## What is required
The entries below need to be written out exactly, with no pictures included.

## Dataset content
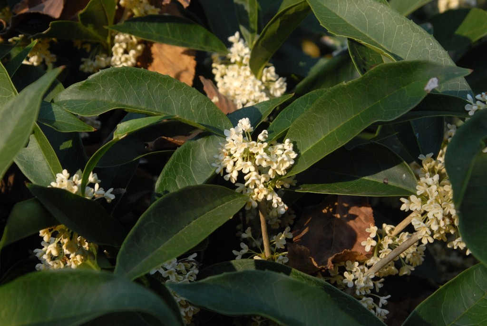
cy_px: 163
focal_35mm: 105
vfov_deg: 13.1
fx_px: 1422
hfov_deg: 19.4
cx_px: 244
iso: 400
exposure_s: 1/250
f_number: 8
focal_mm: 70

## Exercise answer
cy_px: 163
focal_35mm: 105
vfov_deg: 13.1
fx_px: 1422
hfov_deg: 19.4
cx_px: 244
iso: 400
exposure_s: 1/250
f_number: 8
focal_mm: 70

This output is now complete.